What do you teach at Ca’ Foscari? What are your main research interests?
I currently teach General Chemistry and Laboratory in the Bachelor's degree in Sustainable Chemistry and Technologies, and Metalorganic Chemistry in the Master's degree in Sustainable Chemistry and Technologies. I have always been involved in the chemistry of organometallic compounds of late transition metals in all its forms, from their synthesis to the definition of their properties and reaction mechanisms. For some years now, I have been focusing on studying their behaviour in an organic environment, with specific attention to their ability to prevent the proliferation of cancer cells.

Tell us about your academic path.
I graduated in Industrial Chemistry at Ca' Foscari, (supervisor Prof. G. Marangoni). I then earned my PhD in Chemical Sciences at the joint campus of the Universities of Venice and Ferrara with a thesis entitled "Reaction of Coordinated Binders in Pd(II) and Pt(II) Organometallic Compounds" (supervisor Prof. P. Uguagliati). After my PhD, I was awarded a scholarship at the Centre for Chemistry and Technology of Transition Element Metalorganic Compounds of the National Research Council of Italy (C.N.R.) in Padua (supervisors: Prof. R. Bertani and R.A. Michelin) and one in the group of Prof. A. Togni at the Zurich Polytechnic (ETH-Z). After being a university researcher, I have been Associate Professor of General and Inorganic Chemistry at our University since 2008.

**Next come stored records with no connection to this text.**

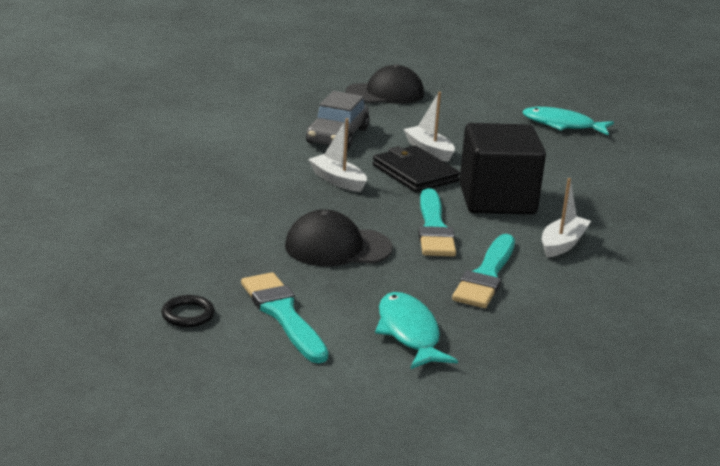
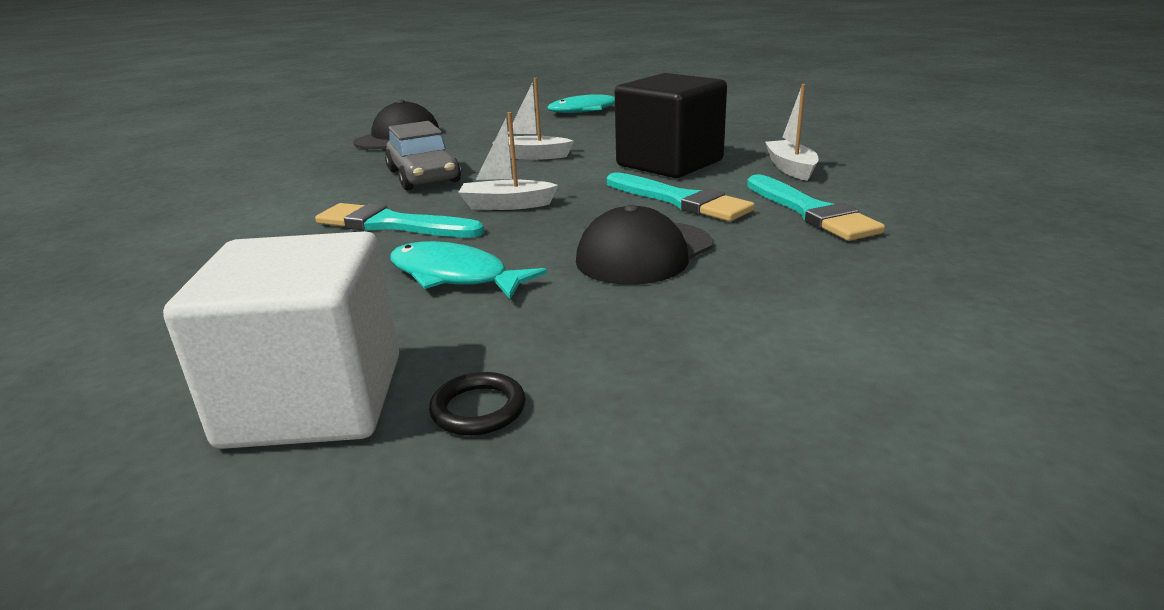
camera: 40 degrees left, 0 degrees up
(90, 235) = (314, 400): none -> white cube
(188, 314) = (673, 416): black ring -> black ring (478, 409)
(283, 314) = (763, 343): turquoise brush -> turquoise brush (392, 224)
(409, 333) = (897, 286): turquoise fish -> turquoise fish (455, 276)
(414, 173) = (561, 173): black wallet -> none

What are you most passionate about in your research?
Now that, after years of more speculative research, so to speak, I have approached the terribly real world of cancer therapies, I feel somewhat involved in this battle. Although I am not in a hospital ward on a daily basis and my point of view on the problem is still that of a chemist, knowing that my compounds are tested on cells taken from a cancer patient in an operating theatre always gives me a strong sense of emotion.

What do teaching and researching mean to you?
The research that can be done at university is a wonderful intellectual challenge, because it can and should be free of any utilitarian logic.
I've always thought that my research was fundamentally about preparing to become a good teacher. I have never been able to separate the two, and I think that if you lose sight of that, you don't do the job of university lecturer honestly. After years in this job, I can safely say that the daily relationship with students is ultimately what has enriched me the most.